The MPFA has always emphasized that though the ECA will give employees the right to transfer MPF benefits, they are not obliged to make a transfer, nor should they do so hastily.  When an intermediary promotes a particular MPF fund to a scheme member, the member, instead of making a decision right away, should think twice before taking any action.
If an intermediary does not follow the “Guidelines on Conduct Requirements for Registered Intermediaries”, does it mean that it has broken the law as the statutory requirements are not met?
The “Guidelines on Conduct Requirements for Registered Intermediaries” aim to assist MPF intermediaries to meet the statutory conduct requirements. However, nobody will bear a civil or legal responsibility purely because the guidelines are not followed. Whether this will demonstrate that an intermediary not meeting statutory requirements need to be determined based on circumstances of the individual case.

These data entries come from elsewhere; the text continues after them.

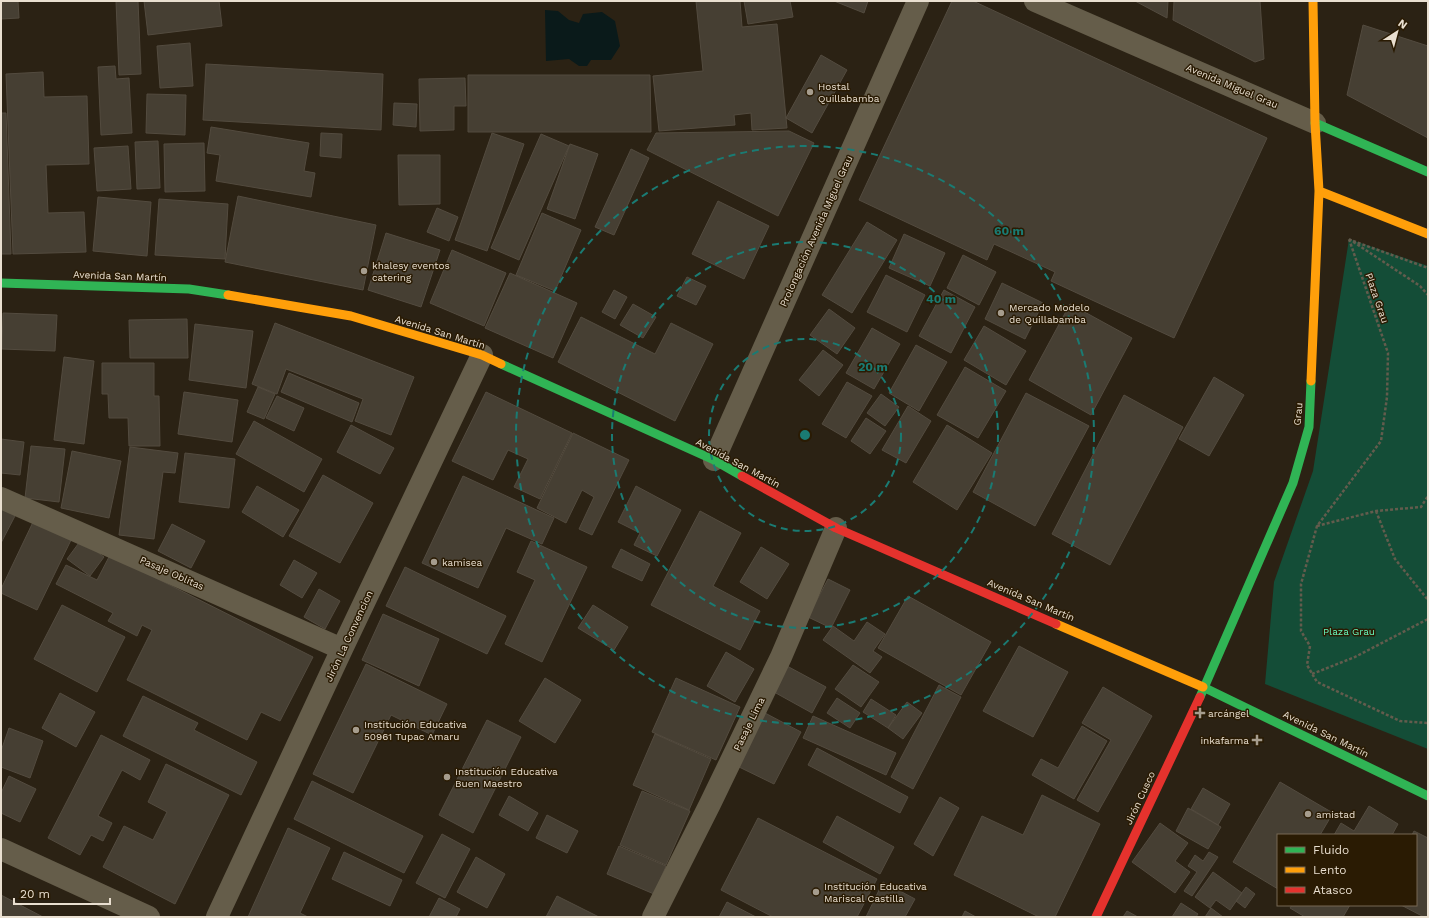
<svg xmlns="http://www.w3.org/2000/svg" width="1429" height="918" font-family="'Work Sans',sans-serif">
	<rect width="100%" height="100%" fill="#2b2214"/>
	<path fill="#144d37" d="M 1349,239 L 1428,266 L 1428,749 L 1265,684 L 1274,582 L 1313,471 Z"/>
	<path fill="#0a1a1a" d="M 545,10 L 558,11 L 569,20 L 579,23 L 583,14 L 602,12 L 615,21 L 620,46 L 611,60 L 591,60 L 587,66 L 579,66 L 569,59 L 546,61 Z"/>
	<path fill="#463f33" stroke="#534b3f" d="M 1,1 L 18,1 L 19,18 L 1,19 Z
		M 116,1 L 138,1 L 141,74 L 119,75 Z
		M 144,1 L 219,1 L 222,26 L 148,35 Z
		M 696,1 L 740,1 L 742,27 L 777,24 L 787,128 L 752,130 L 751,113 L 734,115 L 735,125 L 659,131 L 653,76 L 703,71 Z
		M 744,1 L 790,1 L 793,17 L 748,24 Z
		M 834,1 L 868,1 L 864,13 Z
		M 952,1 L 973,1 L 1267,138 L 1174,338 L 1051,281 L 1055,272 L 994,244 L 987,260 L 859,200 Z
		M 1135,1 L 1168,1 L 1167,18 Z
		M 1174,1 L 1260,1 L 1264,59 L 1255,62 L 1173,20 Z
		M 1363,25 L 1428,46 L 1428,138 L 1347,95 Z
		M 190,43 L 193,86 L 160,88 L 157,46 Z
		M 821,55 L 847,70 L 812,133 L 786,118 Z
		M 206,64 L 383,74 L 381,130 L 203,120 Z
		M 115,66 L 116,79 L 129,78 L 132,133 L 101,135 L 98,67 Z
		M 43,72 L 44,97 L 87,96 L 89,164 L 46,165 L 48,213 L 84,212 L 86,252 L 13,254 L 6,74 Z
		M 468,75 L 650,75 L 651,132 L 468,132 Z
		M 465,78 L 466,106 L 454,106 L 454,130 L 420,131 L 419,79 Z
		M 147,94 L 186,95 L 185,135 L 146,133 Z
		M 394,103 L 417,104 L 416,127 L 393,125 Z
		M 1,113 L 6,113 L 11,254 L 1,254 Z
		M 211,127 L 309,143 L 304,171 L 315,173 L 311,197 L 216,181 L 220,155 L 207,153 Z
		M 789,131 L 814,143 L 778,216 L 647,150 L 656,133 Z
		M 321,133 L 342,134 L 341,158 L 320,156 Z
		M 492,133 L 524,144 L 487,251 L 455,240 Z
		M 541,134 L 569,146 L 519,260 L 491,248 Z
		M 158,141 L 160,188 L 137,189 L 135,142 Z
		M 204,143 L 205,191 L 165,192 L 164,144 Z
		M 570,144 L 598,154 L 575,219 L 547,209 Z
		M 128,146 L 131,189 L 97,191 L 94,148 Z
		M 631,149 L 649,158 L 614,235 L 595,227 Z
		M 398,155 L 440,155 L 440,204 L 399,205 Z
		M 238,196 L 376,225 L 363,290 L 225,262 Z
		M 98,197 L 151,202 L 147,256 L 93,251 Z
		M 159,199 L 228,204 L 225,259 L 155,255 Z
		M 718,201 L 769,226 L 744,279 L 692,254 Z
		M 437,208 L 458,217 L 449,241 L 427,232 Z
		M 542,213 L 581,230 L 555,291 L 516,275 Z
		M 867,222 L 897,240 L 852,313 L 822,295 Z
		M 386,233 L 440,250 L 421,307 L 368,290 Z
		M 904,234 L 945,253 L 930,286 L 889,268 Z
		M 452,250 L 506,273 L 484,326 L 430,303 Z
		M 963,255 L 996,272 L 979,305 L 947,288 Z
		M 510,273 L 577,303 L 553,358 L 485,328 Z
		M 886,275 L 925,295 L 907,332 L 867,312 Z
		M 687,277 L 706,286 L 696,305 L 677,296 Z
		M 1002,283 L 1043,303 L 1025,339 L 985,319 Z
		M 614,290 L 627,297 L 615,319 L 602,312 Z
		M 944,290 L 975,307 L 951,353 L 919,336 Z
		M 633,304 L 656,317 L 643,338 L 620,325 Z
		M 1070,304 L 1132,338 L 1091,415 L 1029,380 Z
		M 829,309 L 855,328 L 837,354 L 810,335 Z
		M 3,313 L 57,315 L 55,351 L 2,349 Z
		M 581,317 L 655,354 L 671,323 L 713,344 L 675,421 L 558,362 Z
		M 187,319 L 188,358 L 130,358 L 129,320 Z
		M 275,323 L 414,377 L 391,435 L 355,421 L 363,399 L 286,369 L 277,394 L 252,384 Z
		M 195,324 L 253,331 L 246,388 L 189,380 Z
		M 984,326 L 1026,351 L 1006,385 L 964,360 Z
		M 872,328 L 900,344 L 874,389 L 846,373 Z
		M 916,345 L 947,362 L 919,411 L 889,393 Z
		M 823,350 L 843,365 L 819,396 L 799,380 Z
		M 64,357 L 94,361 L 84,444 L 54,440 Z
		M 102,363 L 154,363 L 154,396 L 159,396 L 160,446 L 129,446 L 128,418 L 109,418 L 108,394 L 102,394 Z
		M 965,367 L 1006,391 L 978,438 L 937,415 Z
		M 289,373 L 359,403 L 352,422 L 281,392 Z
		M 1214,377 L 1244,395 L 1209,456 L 1179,439 Z
		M 847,382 L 872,396 L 846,438 L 822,424 Z
		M 258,387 L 275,394 L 264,419 L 247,412 Z
		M 184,392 L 238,400 L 232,442 L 178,434 Z
		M 486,392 L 572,433 L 540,499 L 514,487 L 528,459 L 508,450 L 493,480 L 452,461 Z
		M 1026,393 L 1089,426 L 1035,526 L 973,492 Z
		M 881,394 L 899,407 L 885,426 L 867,413 Z
		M 1124,395 L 1183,427 L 1110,565 L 1052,534 Z
		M 277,396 L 304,408 L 294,431 L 266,418 Z
		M 908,406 L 931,421 L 906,463 L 882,450 Z
		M 866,418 L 886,431 L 870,454 L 851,441 Z
		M 254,421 L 322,459 L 304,492 L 236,454 Z
		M 351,425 L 394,448 L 380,474 L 337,452 Z
		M 947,425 L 992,453 L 957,510 L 913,482 Z
		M 573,433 L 629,460 L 592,535 L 579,529 L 594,497 L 582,490 L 566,523 L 537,508 Z
		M 1,439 L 24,442 L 20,475 L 1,473 Z
		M 31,446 L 65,449 L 59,502 L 25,498 Z
		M 130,447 L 178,453 L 175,473 L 163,472 L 154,539 L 119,535 Z
		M 72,451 L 121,461 L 109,518 L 61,508 Z
		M 185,453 L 235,459 L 229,508 L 179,502 Z
		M 323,475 L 373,503 L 340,563 L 289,536 Z
		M 463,476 L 554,518 L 542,544 L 506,528 L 478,588 L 422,563 Z
		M 257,486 L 299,510 L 283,537 L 242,512 Z
		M 636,486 L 681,510 L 657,556 L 634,545 L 640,533 L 618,522 Z
		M 1,506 L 16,514 L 1,543 Z
		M 700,511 L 741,533 L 713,586 L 760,611 L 740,650 L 651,605 Z
		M 34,520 L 72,538 L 37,610 L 1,593 L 1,589 Z
		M 172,524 L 205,541 L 191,568 L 158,551 Z
		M 81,540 L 104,557 L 90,576 L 67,559 Z
		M 531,541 L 587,567 L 542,662 L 505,644 L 535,580 L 517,572 Z
		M 761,547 L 789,564 L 767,599 L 740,582 Z
		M 621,549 L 650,564 L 642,581 L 612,567 Z
		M 110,555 L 313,657 L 280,721 L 261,712 L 247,740 L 127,680 L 152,630 L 142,625 L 137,636 L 108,621 L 113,613 L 56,584 L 66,565 L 97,580 Z
		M 294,560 L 317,573 L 302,598 L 280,585 Z
		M 405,567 L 506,616 L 487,654 L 386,606 Z
		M 828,579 L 850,590 L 831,628 L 808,617 Z
		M 319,589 L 340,601 L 325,629 L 304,617 Z
		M 908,596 L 991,642 L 961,695 L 878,648 Z
		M 62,605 L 125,637 L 97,692 L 34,659 Z
		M 593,605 L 628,627 L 614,650 L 578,628 Z
		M 383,614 L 439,639 L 419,686 L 362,660 Z
		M 867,622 L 885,634 L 873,651 L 882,657 L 870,673 L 823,640 L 833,626 L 854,641 Z
		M 1019,646 L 1068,672 L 1033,737 L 983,711 Z
		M 726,652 L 754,669 L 735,702 L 707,686 Z
		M 366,664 L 447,704 L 432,735 L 391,715 L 353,793 L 313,774 Z
		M 853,665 L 879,682 L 861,707 L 835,689 Z
		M 787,666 L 826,687 L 812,713 L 774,692 Z
		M 545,678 L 581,700 L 555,743 L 519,721 Z
		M 676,678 L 740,707 L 716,760 L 652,732 Z
		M 939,685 L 961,697 L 913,789 L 891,777 Z
		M 1103,687 L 1152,716 L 1098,812 L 1077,800 L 1111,740 L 1082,723 Z
		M 60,693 L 95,712 L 76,747 L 42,728 Z
		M 143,696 L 198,723 L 194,730 L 257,762 L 241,795 L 123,736 Z
		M 837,698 L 860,713 L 850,728 L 827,713 Z
		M 871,699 L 896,715 L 888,728 L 863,712 Z
		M 907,702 L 922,713 L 903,739 L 888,728 Z
		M 765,713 L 801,732 L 774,784 L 737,766 Z
		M 813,716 L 896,753 L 886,775 L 803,738 Z
		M 487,720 L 521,737 L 473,833 L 439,815 Z
		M 1082,726 L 1107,741 L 1074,799 L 1032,775 L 1041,759 L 1058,768 Z
		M 9,728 L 43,741 L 30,778 L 1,767 L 1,751 Z
		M 655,734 L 711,759 L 689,810 L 633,785 Z
		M 101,735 L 150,760 L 140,780 L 122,770 L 98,816 L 112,823 L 103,841 L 91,835 L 80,855 L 48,838 Z
		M 817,748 L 908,797 L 900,813 L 808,765 Z
		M 166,764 L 229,795 L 175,904 L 103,867 L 124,826 L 153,840 L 167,812 L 148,802 Z
		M 9,776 L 36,789 L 20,822 L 1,813 L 1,793 Z
		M 312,781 L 423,836 L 404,873 L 294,819 Z
		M 1280,782 L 1333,813 L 1320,835 L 1278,835 L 1278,889 L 1233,862 Z
		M 1203,788 L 1230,804 L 1218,825 L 1191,809 Z
		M 642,791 L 690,811 L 666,865 L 620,845 Z
		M 1042,795 L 1100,824 L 1055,917 L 1039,917 L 954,875 L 982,816 L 1023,835 Z
		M 509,796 L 538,813 L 528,831 L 499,815 Z
		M 940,797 L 959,808 L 933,856 L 914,844 Z
		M 1369,806 L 1398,824 L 1392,835 L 1334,835 L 1341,823 L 1354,831 Z
		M 1188,808 L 1221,827 L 1208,849 L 1176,831 Z
		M 547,815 L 578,831 L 567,853 L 536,838 Z
		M 837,816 L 894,847 L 880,874 L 823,842 Z
		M 758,818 L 877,879 L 857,917 L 773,917 L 721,890 Z
		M 1160,823 L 1188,843 L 1175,861 L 1190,872 L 1175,893 L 1132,862 Z
		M 288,828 L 330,848 L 300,913 L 308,917 L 248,917 Z
		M 1414,831 L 1428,838 L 1428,917 L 1424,917 L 1401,905 L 1416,905 L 1416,835 L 1412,835 Z
		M 442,834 L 470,849 L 445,898 L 416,883 Z
		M 619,846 L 666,866 L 654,894 L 607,874 Z
		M 344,852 L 402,880 L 390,906 L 332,879 Z
		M 1209,852 L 1218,857 L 1192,896 L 1184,891 L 1197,872 L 1188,866 L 1195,855 L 1203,861 Z
		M 476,857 L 505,874 L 487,908 L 457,892 Z
		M 1213,872 L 1242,893 L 1230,910 L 1216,900 L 1210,908 L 1195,897 Z
		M 883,882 L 915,899 L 905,917 L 866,917 Z
		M 1246,887 L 1255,894 L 1245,908 L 1236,901 Z
		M 1,895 L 43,917 L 1,917 Z
		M 557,896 L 599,917 L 546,917 Z
		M 439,898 L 460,909 L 456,917 L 429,917 Z
		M 727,902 L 756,917 L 719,917 Z
		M 1181,903 L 1198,914 L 1196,917 L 1172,917 Z
		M 1292,905 L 1350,905 L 1343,917 L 1305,917 L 1290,908 Z
		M 1211,908 L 1223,917 L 1205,917 Z
		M 965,911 L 976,917 L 962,917 Z
		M 1127,911 L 1138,917 L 1123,917 Z"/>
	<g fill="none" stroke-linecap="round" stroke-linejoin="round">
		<path stroke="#635c4d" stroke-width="2.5" stroke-dasharray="3 2" stroke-linecap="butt" d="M 1349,239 L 1388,353 L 1387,397 L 1381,441 L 1317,526 L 1301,584 L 1301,631 L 1310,646 L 1307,665 L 1317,682 L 1400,721 L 1428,723
			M 1349,239 L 1420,286 L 1428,295
			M 1353,241 L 1428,268
			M 1376,511 L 1395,559 L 1428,600
			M 1317,526 L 1376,511 L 1421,507 L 1428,496
			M 1312,674 L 1355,657 L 1428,619"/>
		<path stroke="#655d4a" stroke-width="22" d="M 1035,1 L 1315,123
			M 714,460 L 918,1
			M 1,498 L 342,649
			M 1,849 L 149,917
			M 217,917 L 342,649 L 482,355
			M 653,917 L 710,804 L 781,657 L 836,528"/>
		<path stroke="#30b455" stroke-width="9" d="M 1315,123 L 1428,172
			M 1,283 L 189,289 L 228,295
			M 501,364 L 714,460 L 742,476
			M 1203,687 L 1428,796
			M 1200,697 L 1293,483 L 1309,427 L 1311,381"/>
		<path stroke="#ff9f0a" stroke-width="9" d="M 1319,191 L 1428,234
			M 228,295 L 351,316 L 482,355 L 501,364
			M 1311,381 L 1319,191 L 1315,123 L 1313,1
			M 1056,624 L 1203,687"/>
		<path stroke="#e5322d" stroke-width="9" d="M 742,476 L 836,528 L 1056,624
			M 1096,917 L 1200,697"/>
	</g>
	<g fill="none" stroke="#1a7b73" stroke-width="2" stroke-dasharray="7 5">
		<circle cx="805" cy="435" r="96"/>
		<circle cx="805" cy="435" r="193"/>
		<circle cx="805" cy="435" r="289"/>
	</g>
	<g fill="#a69d8e" stroke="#2a1b03" stroke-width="1.5">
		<circle cx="810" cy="92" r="4"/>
		<circle cx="364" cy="271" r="4"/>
		<circle cx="1001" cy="313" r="4"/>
		<circle cx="434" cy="562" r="4"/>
		<path d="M1198 707h4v4h4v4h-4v4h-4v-4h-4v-4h4z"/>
		<circle cx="356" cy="730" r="4"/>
		<path d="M1255 734h4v4h4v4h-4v4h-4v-4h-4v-4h4z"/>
		<circle cx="447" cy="777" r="4"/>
		<circle cx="1308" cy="814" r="4"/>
		<circle cx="816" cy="892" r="4"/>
	</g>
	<g text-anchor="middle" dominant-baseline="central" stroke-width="3" stroke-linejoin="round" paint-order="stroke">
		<g font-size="10" fill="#e9dfd0" stroke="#2a1b03" text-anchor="start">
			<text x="818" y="86">Hostal<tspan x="818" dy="12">Quillabamba</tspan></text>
			<text x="372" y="265">khalesy eventos<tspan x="372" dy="12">catering</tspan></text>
			<text x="1009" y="307">Mercado Modelo<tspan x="1009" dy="12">de Quillabamba</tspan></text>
			<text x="442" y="562">kamisea</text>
			<text x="1208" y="713">arcángel</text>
			<text x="364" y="724">Institución Educativa<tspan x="364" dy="12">50961 Tupac Amaru</tspan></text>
			<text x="1249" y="740" text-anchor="end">inkafarma</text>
			<text x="455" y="771">Institución Educativa<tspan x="455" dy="12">Buen Maestro</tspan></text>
			<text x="1316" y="814">amistad</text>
			<text x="824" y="886">Institución Educativa<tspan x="824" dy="12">Mariscal Castilla</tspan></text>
		</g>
		<g font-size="10" fill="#e9dfd0" stroke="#2a1b03">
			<text transform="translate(1232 86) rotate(23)">Avenida Miguel Grau</text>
			<text transform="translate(816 231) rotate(-66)">Prolongación Avenida Miguel Grau</text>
			<text transform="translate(120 276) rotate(2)">Avenida San Martín</text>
			<text transform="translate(1377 298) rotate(71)">Plaza Grau</text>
			<text transform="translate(440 332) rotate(17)">Avenida San Martín</text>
			<text transform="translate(1298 414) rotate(-85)">Grau</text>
			<text transform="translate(738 463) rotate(28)">Avenida San Martín</text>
			<text transform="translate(172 573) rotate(24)">Pasaje Oblitas</text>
			<text transform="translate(1031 600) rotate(23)">Avenida San Martín</text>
			<text transform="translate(349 636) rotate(-65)">Jirón La Convencion</text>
			<text transform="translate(749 724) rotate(-64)">Pasaje Lima</text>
			<text transform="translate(1326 734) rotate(26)">Avenida San Martín</text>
			<text transform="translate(1140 798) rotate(-65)">Jirón Cusco</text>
		</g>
		<g font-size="10" fill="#68fbc1" stroke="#2a1b03">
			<text x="1349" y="631">Plaza Grau</text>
		</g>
	</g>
	<circle cx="805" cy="435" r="6" fill="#1a7b73" stroke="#2a1b03" stroke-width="2"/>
	<g font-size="12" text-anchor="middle" font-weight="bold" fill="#1a7b73" stroke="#2a1b03" stroke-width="3" stroke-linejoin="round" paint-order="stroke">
		<text x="1009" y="235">60 m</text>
		<text x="941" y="303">40 m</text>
		<text x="873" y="371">20 m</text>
	</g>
	<rect width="1429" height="918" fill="none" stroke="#e9dfd0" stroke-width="4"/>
	<rect x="1277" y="834" width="140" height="72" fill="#2a1b03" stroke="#766955"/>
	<rect x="1285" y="847" width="20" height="6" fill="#30b455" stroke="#766955"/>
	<text x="1313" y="854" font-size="12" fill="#e9dfd0">Fluido</text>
	<rect x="1285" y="867" width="20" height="6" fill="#ff9f0a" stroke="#766955"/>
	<text x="1313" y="874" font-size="12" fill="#e9dfd0">Lento</text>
	<rect x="1285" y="887" width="20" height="6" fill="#e5322d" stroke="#766955"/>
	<text x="1313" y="894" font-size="12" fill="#e9dfd0">Atasco</text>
	<g transform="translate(1397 32) rotate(36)" stroke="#2a1b03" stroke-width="3" paint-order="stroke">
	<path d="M0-3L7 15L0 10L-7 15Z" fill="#e9dfd0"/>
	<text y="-6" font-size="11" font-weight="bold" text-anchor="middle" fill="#e9dfd0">N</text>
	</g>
	<path d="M14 898v6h96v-6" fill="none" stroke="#e9dfd0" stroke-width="2"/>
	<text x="20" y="898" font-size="12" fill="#e9dfd0" stroke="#2a1b03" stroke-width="3" paint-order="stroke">20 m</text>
</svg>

How does a scheme member lodge a complaint on the marketing activities of an MPF intermediary?
If a scheme member thinks that an MPF intermediary has not complied with the conduct requirements, or suspects an unregistered intermediary is conducting unregistered marketing or sales activities, he or she can lodge a complaint with the MPFA by mail, telephone, fax, email, or in person .

Post:Level 8, Tower 1, Kowloon Commerce Centre, 51 Kwai Cheong Road, Kwai Chung, New Territories
In person: MPFA offices
If an investigation by the MPFA confirms that an intermediary has not complied with the statutory requirements during marketing and sales, what disciplinary action will MPFA take? Will MPFA ask the intermediary to compensate his/her clients?
If an intermediary has violated the conduct requirements, MPFA can take disciplinary actions, including:
  • A public reprimand or reprimand;
  • Suspension of registration;
  • Revocation of registration;
  • Disqualification from re-registration within a specified period;
  • Fine (up to a maximum of $10 million or three times the profit gained or loss avoided due to conduct violation, whichever is higher).
The MPFA does not have statutory power to request an intermediary to compensate a scheme member for his/her MPF investment loss.